EU states can refuse to pay jobseeker benefits to migrants, even if they are citizens of other EU nations, the European Court of Justice (ECJ) has ruled.

German news site RP Online reports that the court considered the case of a Bosnian woman of Swedish nationality who lived in Berlin with her three children. She worked in Germany for almost a year but then lost her job and started claiming so-called “Hartz IV” unemployment benefit.

However, a Berlin jobcentre then withdrew her benefits, arguing that as she was a foreign citizen she had no right to claim them.

Germany’s Federal Social Court referred the matter to the ECJ, which has now sided with the jobcentre and ruled that the decision did not violate the principle of “equal treatment.”

The judge stated that EU rules allow member states to refuse unemployment benefits to people from other EU nations to stop them becoming “an unreasonable burden on the social assistance system of the host Member State”.

This backs up a 2014 ruling where the court said that “poverty immigrants” who came to Germany just to receive social security benefits were not entitled to receive them.

The ruling comes as figures show the number of asylum seekers claiming benefits in Germany rose by a staggering 61 per cent in the space of a year. The country’s statistics office said that of the 363,000 asylum seekers claiming benefits in 2014, 11 per cent were from Syria – more than double from the previous year.

British Prime Minister David Cameron is currently fighting a battle to restrict EU migrants from claiming in-work benefits for the first four years after arrival.
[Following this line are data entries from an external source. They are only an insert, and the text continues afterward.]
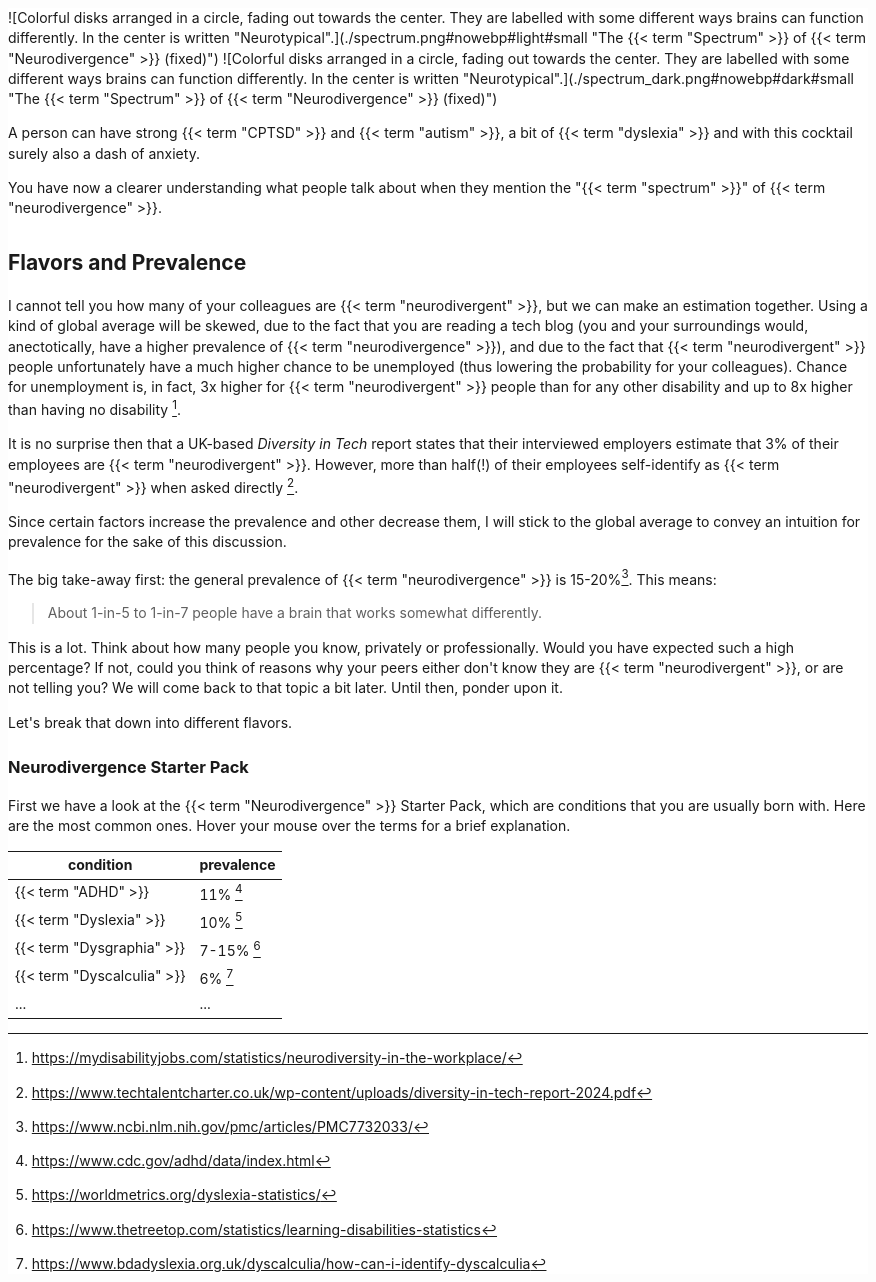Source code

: ![Colorful disks arranged in a circle, fading out towards the center. They are labelled with some different ways brains can function differently. In the center is written "Neurotypical".](./spectrum.png#nowebp#light#small "The {{< term "Spectrum" >}} of {{< term "Neurodivergence" >}} (fixed)")
![Colorful disks arranged in a circle, fading out towards the center. They are labelled with some different ways brains can function differently. In the center is written "Neurotypical".](./spectrum_dark.png#nowebp#dark#small "The {{< term "Spectrum" >}} of {{< term "Neurodivergence" >}} (fixed)")

A person can have strong {{< term "CPTSD" >}} and {{< term "autism" >}}, a bit of {{< term "dyslexia" >}} and with this cocktail surely also a dash of anxiety.

You have now a clearer understanding what people talk about when they mention the "{{< term "spectrum" >}}" of {{< term "neurodivergence" >}}.

## Flavors and Prevalence

I cannot tell you how many of your colleagues are {{< term "neurodivergent" >}}, but we can make an estimation together. Using a kind of global average will be skewed, due to the fact that you are reading a tech blog (you and your surroundings would, anectotically, have a higher prevalence of {{< term "neurodivergence" >}}), and due to the fact that {{< term "neurodivergent" >}} people unfortunately have a much higher chance to be unemployed (thus lowering the probability for your colleagues). Chance for unemployment is, in fact, 3x higher for {{< term "neurodivergent" >}} people than for any other disability and up to 8x higher than having no disability [^unemployment].

It is no surprise then that a UK-based _Diversity in Tech_ report states that their interviewed employers estimate that 3% of their employees are {{< term "neurodivergent" >}}. However, more than half(!) of their employees self-identify as {{< term "neurodivergent" >}} when asked directly [^diversity_in_tech].

Since certain factors increase the prevalence and other decrease them, I will stick to the global average to convey an intuition for prevalence for the sake of this discussion.

[^unemployment]: https://mydisabilityjobs.com/statistics/neurodiversity-in-the-workplace/
[^diversity_in_tech]: https://www.techtalentcharter.co.uk/wp-content/uploads/diversity-in-tech-report-2024.pdf

The big take-away first: the general prevalence of {{< term "neurodivergence" >}} is 15-20%[^prevalence]. This means:

[^prevalence]: https://www.ncbi.nlm.nih.gov/pmc/articles/PMC7732033/

> About 1-in-5 to 1-in-7 people have a brain that works somewhat differently.

This is a lot. Think about how many people you know, privately or professionally. Would you have expected such a high percentage? If not, could you think of reasons why your peers either don't know they are {{< term "neurodivergent" >}}, or are not telling you? We will come back to that topic a bit later. Until then, ponder upon it.

Let's break that down into different flavors.

### Neurodivergence Starter Pack

First we have a look at the {{< term "Neurodivergence" >}} Starter Pack, which are conditions that you are usually born with. Here are the most common ones. Hover your mouse over the terms for a brief explanation.

| condition | prevalence |
| --- | --- |
| {{< term "ADHD" >}} | 11% [^adhd_prevalence] |
| {{< term "Dyslexia" >}} | 10% [^dyslexia_prevalence] |
| {{< term "Dysgraphia" >}} | 7-15% [^dysgraphia_prevalence] |
| {{< term "Dyscalculia" >}} | 6% [^dyscalculia_prevalence] |
| ... | ... |


[^adhd_women]: https://my.clevelandclinic.org/health/diseases/24741-adhd-in-women
[^superpower]: https://www.additudemag.com/adhd-superpowers-romanticizing-disorder/, https://centerforlivingwellwithadhd.org/adhd-is-not-a-superpower/
[^competitive_1]: https://hbr.org/2017/05/neurodiversity-as-a-competitive-advantage
[^competitive_2]: https://www.forbes.com/councils/forbeshumanresourcescouncil/2022/02/15/neurodiversity-and-the-workplace/
[^competitive_3]: https://www2.deloitte.com/us/en/insights/topics/talent/neurodiversity-in-the-workplace.html
[^epidemic_1]: https://publichealth.jhu.edu/2025/is-there-an-autism-epidemic
[^epidemic_2]: https://www.scientificamerican.com/article/the-real-reasons-autism-rates-are-up-in-the-u-s/
[^relevant_magazine]: https://relevantmagazine.com/current/science/gen-z-and-the-diagnosis-boom-why-is-everyone-neurodivergent-now/
[^chances]: See Chapter [Flavors and Prevalence](#flavors-and-prevalence).
[^fire]: Ok, I made this one up. But only a little bit. Companies that embrace {{< term "neurodiversity" >}} report significantly higher retention rates, according to this [whitepaper from justapp.ai](https://justapply.app/wp-content/uploads/2024/10/Justappl-whitepaper-Neurodiversity-in-the-Workplace-A-Quantitative-Analysis-of-Performance_-Innovation_-and-Retention_V3.pdf) and [Forbes](https://www.forbes.com/councils/forbeshumanresourcescouncil/2023/11/08/unlocking-hidden-talent-the-power-of-neurodiversity-in-modern-organizations/).
[^sources]: Mostly tucked away in footnotes.
[^know]: Yes, you know {{< term "neurodivergent" >}} people, even if they might not (yet) identify as such. More on that in Chapter [Flavors and Prevalence](#flavors-and-prevalence).
[^adhd_prevalence]: https://www.cdc.gov/adhd/data/index.html
[^dyslexia_prevalence]: https://worldmetrics.org/dyslexia-statistics/
[^dysgraphia_prevalence]: https://www.thetreetop.com/statistics/learning-disabilities-statistics
[^dyscalculia_prevalence]: https://www.bdadyslexia.org.uk/dyscalculia/how-can-i-identify-dyscalculia
[^dlc]: "Downloadable content (DLC) is additional content created for an already released video game [...]", from https://en.wikipedia.org/wiki/Downloadable_content N.B.: These are obviously not medical terms.
[^anxiety_prevalence]: https://www.usa.edu/blog/mental-health-statistics/
[^depression_prevalence]: https://www.who.int/news-room/fact-sheets/detail/depression
[^ptsd_prevalence]: https://www.who.int/news-room/fact-sheets/detail/post-traumatic-stress-disorder
[^did_prevalence]: https://www.ncbi.nlm.nih.gov/books/NBK568768/
[^deaf_culture]: https://www.healthline.com/health/why-cochlear-implants-are-bad
[^autism_medical]: If an autistic person feels so uncomfortable in their own body that they want to tear the skin off their bones, than this is something inherent in that person. No degree of accomodation will be able to fix that.
[^ft]: https://www.ft.com/content/e1ec787f-9089-4afb-9e53-8e69e3d45405
[^game]: This is for instructional purposes only. _Please do not do this in real life._
[^professor]: What image do you have in mind here? An old-ish white male?
[^underdiagnosed]: https://my.clevelandclinic.org/health/diseases/24741-adhd-in-women
[^adhd_color]: https://www.additudemag.com/race-and-adhd-how-people-of-color-get-left-behind/
[^ps_today]: https://www.psychologytoday.com/us/blog/wildly-neurodivergent/202502/why-late-diagnoses-hit-different
[^empathy]: https://leader.pubs.asha.org/doi/10.1044/leader.FTR2.25042020.58
[^hyper_empathy]: https://neurolaunch.com/hyper-empathy-autism/
[^masking]: https://www.psychreg.org/masking-what-why-neurodivergent-people-do-it/
[^negative_comments]: https://www.mdedge.com/psychiatry/article/23971/pediatrics/dont-let-adhd-crush-childrens-self-esteem
[^burnout]: https://www.psychologytoday.com/us/blog/living-neurodivergence/202405/burnout-and-neurodiversity
[^self]: https://www.psychologytoday.com/us/blog/positively-different/202411/the-strain-of-masking-reclaiming-our-neurodivergent-selves
[^stigma]: https://www.mindworksmemphis.com/blog/breaking-down-stigmas-around-neurodiversity
[^so_many_people]: https://www.ncbi.nlm.nih.gov/pmc/articles/PMC7732033/
[^orchestratehealth]: https://www.orchestratehealth.com/neurodivergence-its-not-an-illness-that-needs-a-cure/
[^resilientmindcounseling]: https://resilientmindcounseling.com/neurodivergent-examples/
[^psychologytoday_disorder]: https://www.psychologytoday.com/us/blog/my-life-with-aspergers/202401/neurodiversity-is-an-identity-not-a-disorder
[^neurobox]: https://neurobox.co.uk/infographics-neurodifferences/
[^brain_charity]: https://www.thebraincharity.org.uk/seven-neurodivergent-conditions/
[^hsqe]: https://hsqe.co.uk/blog-neurodivergence-strengths-challenges-success/
[^permission_ohio]: Copyright by _Opportunities for Ohioans with Disabilities_, printed with permission. Original source: https://dam.assets.ohio.gov/image/upload/ood.ohio.gov/Literature/ERAH_Neurodiversity%20at%20Work_Learner's%20Guide.pdf
[^lazy]: https://www.supersummary.com/laziness-does-not-exist/summary/
[^eu_rules]: https://europa.eu/youreurope/business/human-resources/employee-rights-representation/reasonable-accommodation/index_en.htm under [Creative Commons Attribution 4.0 International (CC BY 4.0) licence](http://creativecommons.org/licenses/by/4.0/)
[^permission_ohio]: Copyright by _[Opportunities for Ohioans with Disabilities](https://ood.ohio.gov/)_, printed with permission. Original source: https://dam.assets.ohio.gov/image/upload/ood.ohio.gov/Literature/ERAH_Neurodiversity%20at%20Work_Learner's%20Guide.pdf
[^adhd_criteria]: https://www.ncbi.nlm.nih.gov/books/NBK519712/table/ch3.t3/
[^medication]: https://www.additudemag.com/adhd-medication-for-adults-and-children/
[^medication_children]: https://www.additudemag.com/adhd-medications-for-children/
[^childmind]: https://childmind.org/article/know-long-term-effects-adhd-medications/
[^permission_dabc_ohio]: Copyright by _[Disability Alliance BC](https://disabilityalliancebc.org)_, adapted by _[Opportunities for Ohioans with Disabilities](https://ood.ohio.gov/)_, printed with permission from both. Original sources: https://disabilityalliancebc.org/wp-content/uploads/2017/06/DisclosureGuide.pdf and https://dam.assets.ohio.gov/image/upload/ood.ohio.gov/Literature/ERAH_Neurodiversity%20at%20Work_Learner's%20Guide.pdf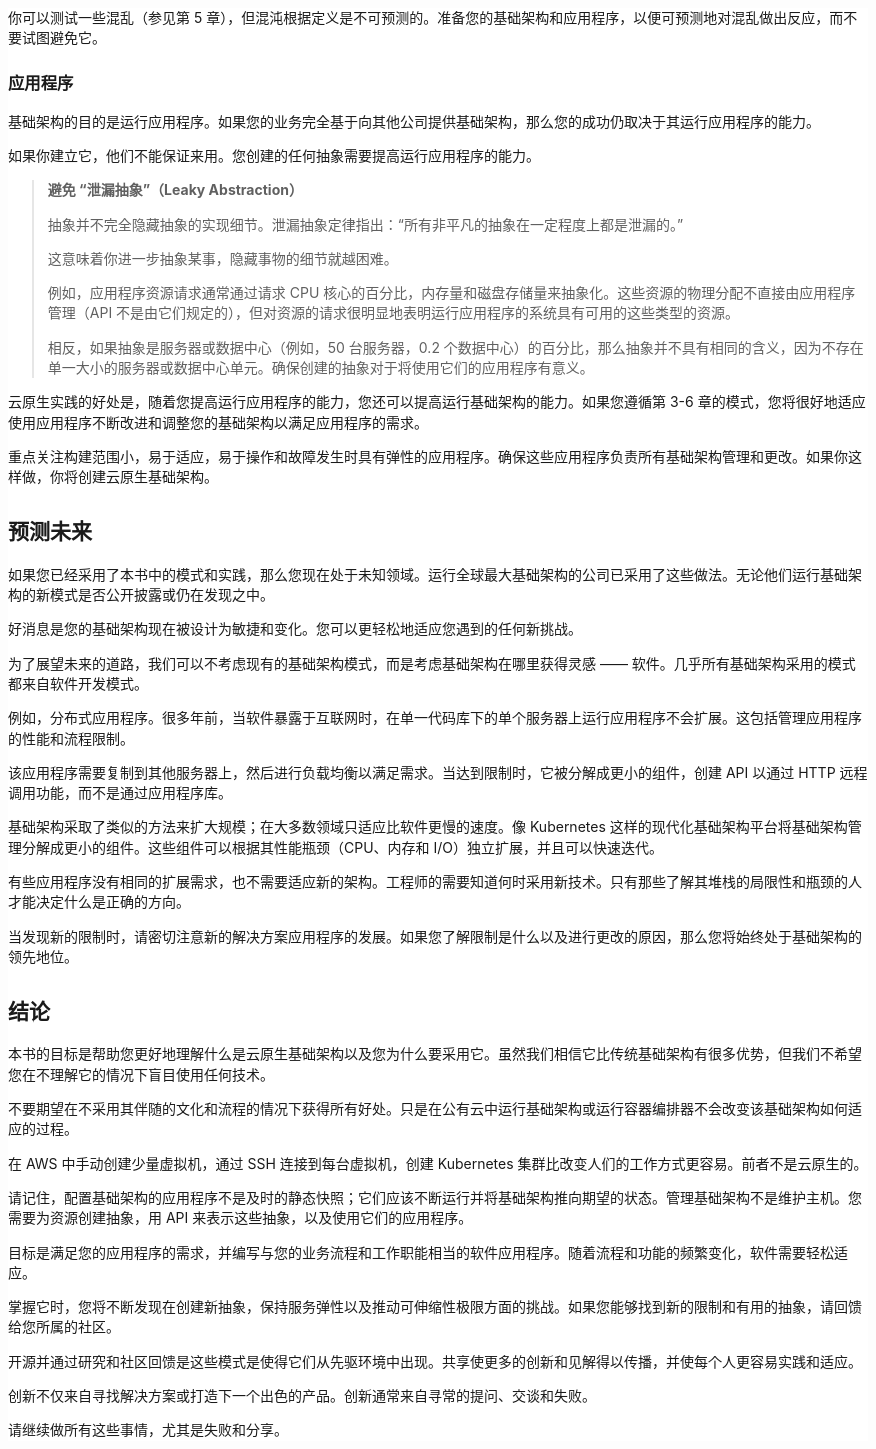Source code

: 你可以测试一些混乱（参见第 5 章），但混沌根据定义是不可预测的。准备您的基础架构和应用程序，以便可预测地对混乱做出反应，而不要试图避免它。

### 应用程序

基础架构的目的是运行应用程序。如果您的业务完全基于向其他公司提供基础架构，那么您的成功仍取决于其运行应用程序的能力。

如果你建立它，他们不能保证来用。您创建的任何抽象需要提高运行应用程序的能力。

> **避免 “泄漏抽象”（Leaky Abstraction）**
>
> 抽象并不完全隐藏抽象的实现细节。泄漏抽象定律指出：“所有非平凡的抽象在一定程度上都是泄漏的。”
>
> 这意味着你进一步抽象某事，隐藏事物的细节就越困难。
>
> 例如，应用程序资源请求通常通过请求 CPU 核心的百分比，内存量和磁盘存储量来抽象化。这些资源的物理分配不直接由应用程序管理（API 不是由它们规定的），但对资源的请求很明显地表明运行应用程序的系统具有可用的这些类型的资源。
>
> 相反，如果抽象是服务器或数据中心（例如，50 台服务器，0.2 个数据中心）的百分比，那么抽象并不具有相同的含义，因为不存在单一大小的服务器或数据中心单元。确保创建的抽象对于将使用它们的应用程序有意义。

云原生实践的好处是，随着您提高运行应用程序的能力，您还可以提高运行基础架构的能力。如果您遵循第 3-6 章的模式，您将很好地适应使用应用程序不断改进和调整您的基础架构以满足应用程序的需求。

重点关注构建范围小，易于适应，易于操作和故障发生时具有弹性的应用程序。确保这些应用程序负责所有基础架构管理和更改。如果你这样做，你将创建云原生基础架构。

## 预测未来

如果您已经采用了本书中的模式和实践，那么您现在处于未知领域。运行全球最大基础架构的公司已采用了这些做法。无论他们运行基础架构的新模式是否公开披露或仍在发现之中。

好消息是您的基础架构现在被设计为敏捷和变化。您可以更轻松地适应您遇到的任何新挑战。

为了展望未来的道路，我们可以不考虑现有的基础架构模式，而是考虑基础架构在哪里获得灵感 —— 软件。几乎所有基础架构采用的模式都来自软件开发模式。

例如，分布式应用程序。很多年前，当软件暴露于互联网时，在单一代码库下的单个服务器上运行应用程序不会扩展。这包括管理应用程序的性能和流程限制。

该应用程序需要复制到其他服务器上，然后进行负载均衡以满足需求。当达到限制时，它被分解成更小的组件，创建 API 以通过 HTTP 远程调用功能，而不是通过应用程序库。

基础架构采取了类似的方法来扩大规模；在大多数领域只适应比软件更慢的速度。像 Kubernetes 这样的现代化基础架构平台将基础架构管理分解成更小的组件。这些组件可以根据其性能瓶颈（CPU、内存和 I/O）独立扩展，并且可以快速迭代。

有些应用程序没有相同的扩展需求，也不需要适应新的架构。工程师的需要知道何时采用新技术。只有那些了解其堆栈的局限性和瓶颈的人才能决定什么是正确的方向。

当发现新的限制时，请密切注意新的解决方案应用程序的发展。如果您了解限制是什么以及进行更改的原因，那么您将始终处于基础架构的领先地位。

## 结论

本书的目标是帮助您更好地理解什么是云原生基础架构以及您为什么要采用它。虽然我们相信它比传统基础架构有很多优势，但我们不希望您在不理解它的情况下盲目使用任何技术。

不要期望在不采用其伴随的文化和流程的情况下获得所有好处。只是在公有云中运行基础架构或运行容器编排器不会改变该基础架构如何适应的过程。

在 AWS 中手动创建少量虚拟机，通过 SSH 连接到每台虚拟机，创建 Kubernetes 集群比改变人们的工作方式更容易。前者不是云原生的。

请记住，配置基础架构的应用程序不是及时的静态快照；它们应该不断运行并将基础架构推向期望的状态。管理基础架构不是维护主机。您需要为资源创建抽象，用 API 来表示这些抽象，以及使用它们的应用程序。

目标是满足您的应用程序的需求，并编写与您的业务流程和工作职能相当的软件应用程序。随着流程和功能的频繁变化，软件需要轻松适应。

掌握它时，您将不断发现在创建新抽象，保持服务弹性以及推动可伸缩性极限方面的挑战。如果您能够找到新的限制和有用的抽象，请回馈给您所属的社区。

开源并通过研究和社区回馈是这些模式是使得它们从先驱环境中出现。共享使更多的创新和见解得以传播，并使每个人更容易实践和适应。

创新不仅来自寻找解决方案或打造下一个出色的产品。创新通常来自寻常的提问、交谈和失败。

请继续做所有这些事情，尤其是失败和分享。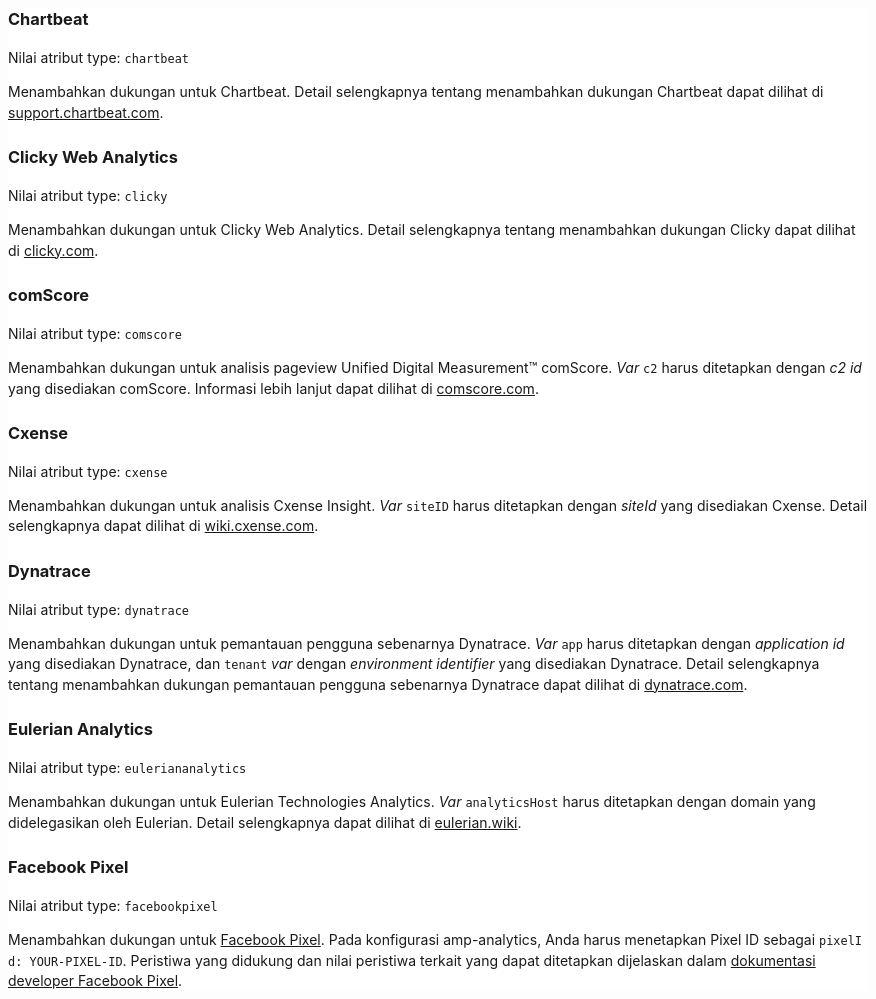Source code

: ### Chartbeat

Nilai atribut type: `chartbeat`

Menambahkan dukungan untuk Chartbeat. Detail selengkapnya tentang menambahkan dukungan Chartbeat dapat dilihat di [support.chartbeat.com](http://support.chartbeat.com/docs/integrations.html#amp).

### Clicky Web Analytics

Nilai atribut type: `clicky`

Menambahkan dukungan untuk Clicky Web Analytics. Detail selengkapnya tentang menambahkan dukungan Clicky dapat dilihat di [clicky.com](https://clicky.com/help/apps-plugins).

### comScore

Nilai atribut type: `comscore`

Menambahkan dukungan untuk analisis pageview Unified Digital Measurement™ comScore. *Var* `c2` harus ditetapkan dengan *c2 id* yang disediakan comScore. Informasi lebih lanjut dapat dilihat di [comscore.com](http://www.comscore.com).

### Cxense

Nilai atribut type: `cxense`

Menambahkan dukungan untuk analisis Cxense Insight. *Var* `siteID` harus ditetapkan dengan *siteId* yang disediakan Cxense. Detail selengkapnya dapat dilihat di [wiki.cxense.com](https://wiki.cxense.com/display/cust/Accelerated+Mobile+Pages+%28AMP%29+integration).

### Dynatrace

Nilai atribut type: `dynatrace`

Menambahkan dukungan untuk pemantauan pengguna sebenarnya Dynatrace. *Var* `app` harus ditetapkan dengan *application id* yang disediakan Dynatrace, dan `tenant` *var* dengan *environment identifier* yang disediakan Dynatrace. Detail selengkapnya tentang menambahkan dukungan pemantauan pengguna sebenarnya Dynatrace dapat dilihat di [dynatrace.com](https://www.dynatrace.com/technologies/web/amp-monitoring/).

### Eulerian Analytics

Nilai atribut type: `euleriananalytics`

Menambahkan dukungan untuk Eulerian Technologies Analytics. *Var* `analyticsHost` harus ditetapkan dengan domain yang didelegasikan oleh Eulerian. Detail selengkapnya dapat dilihat di [eulerian.wiki](https://eulerian.wiki).

### Facebook Pixel

Nilai atribut type: `facebookpixel`

Menambahkan dukungan untuk [Facebook Pixel](https://www.facebook.com/business/a/facebook-pixel). Pada konfigurasi amp-analytics, Anda harus menetapkan Pixel ID sebagai `pixelId: YOUR-PIXEL-ID`. Peristiwa yang didukung dan nilai peristiwa terkait yang dapat ditetapkan dijelaskan dalam [dokumentasi developer Facebook Pixel](https://developers.facebook.com/docs/ads-for-websites/pixel-events).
These are not covered by the ECJ ruling, and Cameron faces a struggle to allow Britain to opt-out of the rules, with Poland signalling its opposition.

Foreign Minister Grzegorz Schetyna said: “We want Great Britain to stay in the EU. But the interest of Poles, our citizens who live in Great Britain is important.

“It’s a question of the joint market, these are basic questions. We understand the British stance. But there are also EU fundamentals on which joint Europe was forged. It will be a tough conversation, but very firm on the Polish side.”